The reply should reproduce every line of the data below word for word, minus any images.

══ Data ══

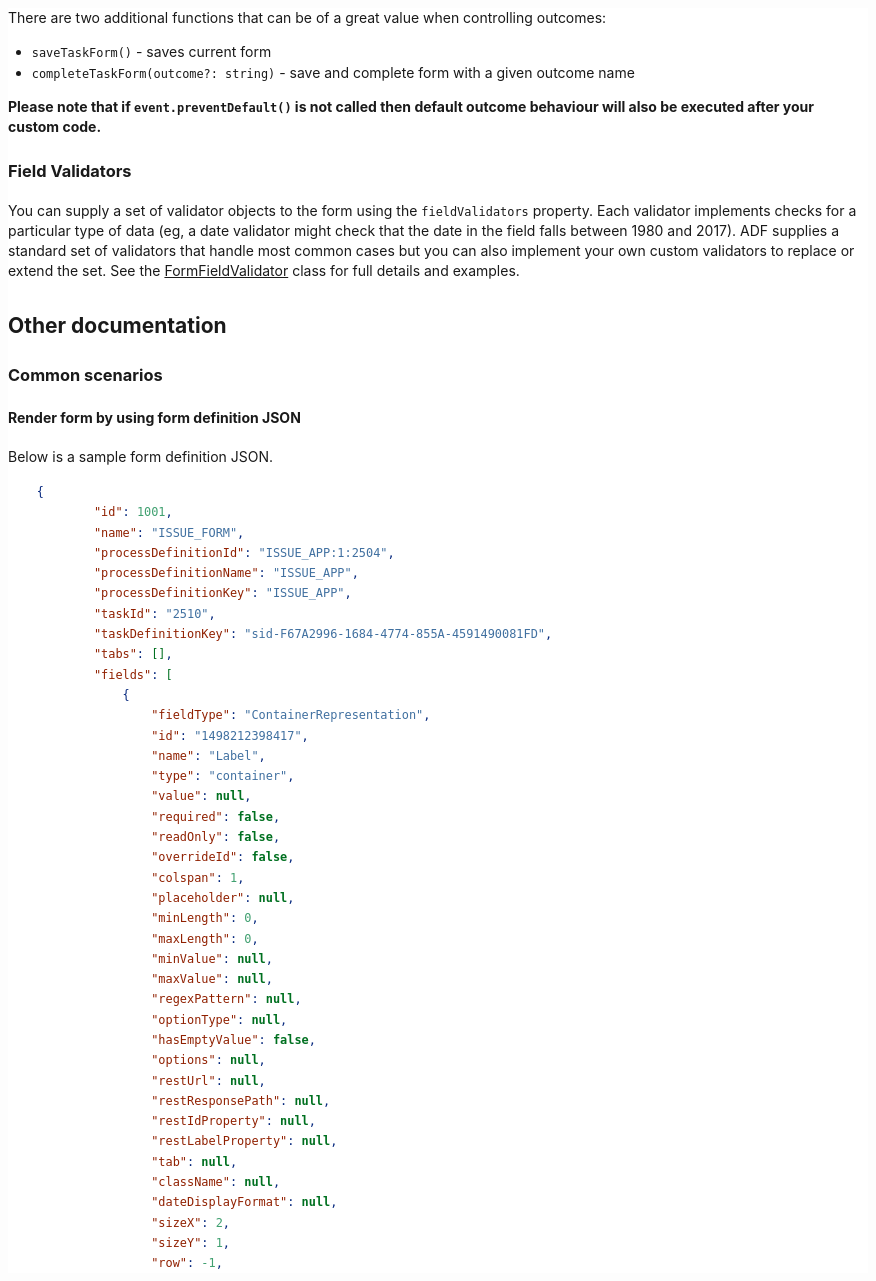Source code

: There are two additional functions that can be of a great value when controlling outcomes:

-   `saveTaskForm()` - saves current form
-   `completeTaskForm(outcome?: string)` - save and complete form with a given outcome name

**Please note that if `event.preventDefault()` is not called then default outcome behaviour
will also be executed after your custom code.**

### Field Validators

You can supply a set of validator objects to the form using the `fieldValidators`
property. Each validator implements checks for a particular type of data (eg, a
date validator might check that the date in the field falls between 1980 and 2017).
ADF supplies a standard set of validators that handle most common cases but you can
also implement your own custom validators to replace or extend the set. See the
[FormFieldValidator](form-field-validator.interface.md) class for full details and examples.

## Other documentation

### Common scenarios

#### Render form by using form definition JSON

Below is a sample form definition JSON.

```json
    {
            "id": 1001,
            "name": "ISSUE_FORM",
            "processDefinitionId": "ISSUE_APP:1:2504",
            "processDefinitionName": "ISSUE_APP",
            "processDefinitionKey": "ISSUE_APP",
            "taskId": "2510",
            "taskDefinitionKey": "sid-F67A2996-1684-4774-855A-4591490081FD",
            "tabs": [],
            "fields": [
                {
                    "fieldType": "ContainerRepresentation",
                    "id": "1498212398417",
                    "name": "Label",
                    "type": "container",
                    "value": null,
                    "required": false,
                    "readOnly": false,
                    "overrideId": false,
                    "colspan": 1,
                    "placeholder": null,
                    "minLength": 0,
                    "maxLength": 0,
                    "minValue": null,
                    "maxValue": null,
                    "regexPattern": null,
                    "optionType": null,
                    "hasEmptyValue": false,
                    "options": null,
                    "restUrl": null,
                    "restResponsePath": null,
                    "restIdProperty": null,
                    "restLabelProperty": null,
                    "tab": null,
                    "className": null,
                    "dateDisplayFormat": null,
                    "sizeX": 2,
                    "sizeY": 1,
                    "row": -1,
```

═══

Solution below:
Source code

: There are two additional functions that can be of a great value when controlling outcomes:

-   `saveTaskForm()` - saves current form
-   `completeTaskForm(outcome?: string)` - save and complete form with a given outcome name

**Please note that if `event.preventDefault()` is not called then default outcome behaviour
will also be executed after your custom code.**

### Field Validators

You can supply a set of validator objects to the form using the `fieldValidators`
property. Each validator implements checks for a particular type of data (eg, a
date validator might check that the date in the field falls between 1980 and 2017).
ADF supplies a standard set of validators that handle most common cases but you can
also implement your own custom validators to replace or extend the set. See the
[FormFieldValidator](form-field-validator.interface.md) class for full details and examples.

## Other documentation

### Common scenarios

#### Render form by using form definition JSON

Below is a sample form definition JSON.

```json
    {
            "id": 1001,
            "name": "ISSUE_FORM",
            "processDefinitionId": "ISSUE_APP:1:2504",
            "processDefinitionName": "ISSUE_APP",
            "processDefinitionKey": "ISSUE_APP",
            "taskId": "2510",
            "taskDefinitionKey": "sid-F67A2996-1684-4774-855A-4591490081FD",
            "tabs": [],
            "fields": [
                {
                    "fieldType": "ContainerRepresentation",
                    "id": "1498212398417",
                    "name": "Label",
                    "type": "container",
                    "value": null,
                    "required": false,
                    "readOnly": false,
                    "overrideId": false,
                    "colspan": 1,
                    "placeholder": null,
                    "minLength": 0,
                    "maxLength": 0,
                    "minValue": null,
                    "maxValue": null,
                    "regexPattern": null,
                    "optionType": null,
                    "hasEmptyValue": false,
                    "options": null,
                    "restUrl": null,
                    "restResponsePath": null,
                    "restIdProperty": null,
                    "restLabelProperty": null,
                    "tab": null,
                    "className": null,
                    "dateDisplayFormat": null,
                    "sizeX": 2,
                    "sizeY": 1,
                    "row": -1,
```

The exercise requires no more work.